Soddisfatto Matt Hancock, Segretario di Stato per la Salute, che ha dichiarato: «È un enorme successo. E voglio dire molte, molte grazie a tutte le persone coinvolte, compresa la metà di tutti gli adulti che si sono fatti avanti. È così importante perché questo vaccino è la nostra via d’uscita da questa pandemia». Per vaccinare più persone possibili la distanza fra prima e seconda dose non è più di 4 settimane ma di 12. Secondo il portale Our World in Data, il numero di dosi di vaccino distribuite nel Regno Unito è di 44 ogni 100 persone. Negli Stati Uniti al momento è di 35 ogni 100 persone mentre la media dell’Europa è 12 ogni 100 persone.
Rivendicare un successo così importante nei primi mesi di Brexit compiuta fa parte della stessa strategia: prendere il controllo della politica britannica, tenere unite le nazioni che compongono il Regno e frenare le spinte centrifughe dell’Irlanda del Nord e della Scozia. Al contrario, la settimana che si è appena conclusa è stata estremamente dannosa per l’Ue e il caso dei rapporti con l’Ema rappresenta un allarme su come la delegittimazione delle istituzioni europee possa smembrarle e svuotarle di significato, compromettendo non solo gli orizzonti di una maggiore integrazione europea, ma anche la capacità di resilienza di fronte alle crisi.

*Lavoro richiesto:*
- A) Riduci a un breve elenco puntato il paragrafo dell'estratto sui vaccini che comincia con «Soddisfatto Matt Hancock», mantenendone i fatti principali.
- B) Per favore, prosegui l'estratto sui vaccini a partire dalla sua ultima frase.

(Record di origine)
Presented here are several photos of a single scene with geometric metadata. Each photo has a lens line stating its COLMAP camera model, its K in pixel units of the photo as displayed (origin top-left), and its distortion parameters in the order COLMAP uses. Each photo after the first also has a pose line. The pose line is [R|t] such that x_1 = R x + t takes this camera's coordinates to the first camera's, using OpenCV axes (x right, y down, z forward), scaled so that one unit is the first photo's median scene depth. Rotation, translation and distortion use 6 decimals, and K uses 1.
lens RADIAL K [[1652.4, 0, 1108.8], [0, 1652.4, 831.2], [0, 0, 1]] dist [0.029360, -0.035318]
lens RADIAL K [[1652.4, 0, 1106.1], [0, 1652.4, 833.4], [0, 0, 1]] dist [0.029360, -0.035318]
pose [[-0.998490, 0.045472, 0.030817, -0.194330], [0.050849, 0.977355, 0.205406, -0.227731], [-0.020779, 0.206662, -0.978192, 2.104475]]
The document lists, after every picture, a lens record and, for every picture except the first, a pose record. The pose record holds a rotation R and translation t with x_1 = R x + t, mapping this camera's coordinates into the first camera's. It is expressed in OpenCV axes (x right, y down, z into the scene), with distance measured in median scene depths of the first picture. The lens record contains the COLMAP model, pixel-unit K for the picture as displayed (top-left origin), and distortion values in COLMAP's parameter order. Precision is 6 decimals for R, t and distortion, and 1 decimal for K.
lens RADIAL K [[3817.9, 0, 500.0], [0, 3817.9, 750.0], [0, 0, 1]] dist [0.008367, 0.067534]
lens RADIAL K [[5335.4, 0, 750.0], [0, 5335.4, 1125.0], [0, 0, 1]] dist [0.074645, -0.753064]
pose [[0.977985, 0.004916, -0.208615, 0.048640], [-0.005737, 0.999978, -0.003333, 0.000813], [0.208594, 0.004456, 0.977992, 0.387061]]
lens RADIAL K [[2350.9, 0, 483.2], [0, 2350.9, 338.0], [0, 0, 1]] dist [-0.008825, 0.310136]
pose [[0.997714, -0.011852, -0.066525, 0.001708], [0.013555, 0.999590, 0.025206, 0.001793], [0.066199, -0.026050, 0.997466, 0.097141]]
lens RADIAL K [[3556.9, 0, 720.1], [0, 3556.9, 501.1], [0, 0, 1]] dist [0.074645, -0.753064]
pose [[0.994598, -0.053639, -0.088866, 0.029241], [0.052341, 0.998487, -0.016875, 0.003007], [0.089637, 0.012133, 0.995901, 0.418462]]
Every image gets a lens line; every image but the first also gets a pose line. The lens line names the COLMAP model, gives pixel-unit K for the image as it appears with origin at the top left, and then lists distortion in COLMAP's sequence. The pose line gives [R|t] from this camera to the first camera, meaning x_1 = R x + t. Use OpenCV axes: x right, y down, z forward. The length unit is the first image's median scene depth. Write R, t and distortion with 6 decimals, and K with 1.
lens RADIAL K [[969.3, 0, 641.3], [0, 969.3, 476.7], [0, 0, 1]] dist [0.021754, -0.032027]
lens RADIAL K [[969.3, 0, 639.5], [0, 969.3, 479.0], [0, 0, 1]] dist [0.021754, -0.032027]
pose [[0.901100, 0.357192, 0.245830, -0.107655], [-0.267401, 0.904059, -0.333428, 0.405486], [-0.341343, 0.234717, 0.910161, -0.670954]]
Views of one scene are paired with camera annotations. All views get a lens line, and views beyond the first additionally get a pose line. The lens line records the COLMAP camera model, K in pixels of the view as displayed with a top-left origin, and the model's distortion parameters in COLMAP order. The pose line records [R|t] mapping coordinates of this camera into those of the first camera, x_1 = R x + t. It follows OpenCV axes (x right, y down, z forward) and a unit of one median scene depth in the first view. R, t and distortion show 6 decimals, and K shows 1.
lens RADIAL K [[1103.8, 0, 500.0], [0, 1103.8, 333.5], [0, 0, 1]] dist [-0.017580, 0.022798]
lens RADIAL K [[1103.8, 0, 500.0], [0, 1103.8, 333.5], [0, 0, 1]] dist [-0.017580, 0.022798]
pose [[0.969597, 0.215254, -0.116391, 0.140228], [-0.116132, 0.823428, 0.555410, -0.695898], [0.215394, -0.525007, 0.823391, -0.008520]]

*Risposte:*
- A)
- Matt Hancock, Segretario di Stato per la Salute, parla di «un enorme successo». Ringrazia tutte le persone coinvolte, compresa la metà degli adulti che si sono fatti avanti, e definisce il vaccino la via d'uscita dalla pandemia.
- Per vaccinare quante più persone possibile, l'intervallo fra prima e seconda dose è passato da 4 a 12 settimane.
- Secondo Our World in Data, le dosi distribuite ogni 100 persone sono 44 nel Regno Unito e 35 negli Stati Uniti, contro una media europea di 12.

- B)
Se è vero che uno dei motivi per cui i leader dell’Ue continuano a screditare o minacciare AstraZeneca è cancellare l’idea di una storia di successo britannico, la sensazione di subire una disparità di trattamento non fa che peggiorare le cose. L’inutile blocco di tre giorni delle vaccinazioni con AstraZeneca è emblematico. L’Ema ha dovuto riesaminare la questione e dare il “via libera” a qualcosa che non aveva mai bloccato, ma senza poter escludere del tutto una correlazione con i casi di trombosi. Il risultato è che Francia, Germania, Italia e Spagna hanno invertito la rotta e ripreso le vaccinazioni, mentre Svezia, Danimarca e Norvegia (Paese che non fa parte della Ue ma è comunque legato all’Agenzia del farmaco europea) continuano a bloccarne l’utilizzo. L’Ema così ne esce a pezzi. Intanto Italia e Germania lavorano per la produzione e l’utilizzo del vaccino russo Sputnik V. «Se il coordinamento europeo funziona bisogna seguirlo, se non funziona bisogna andare per conto proprio», ha detto Draghi.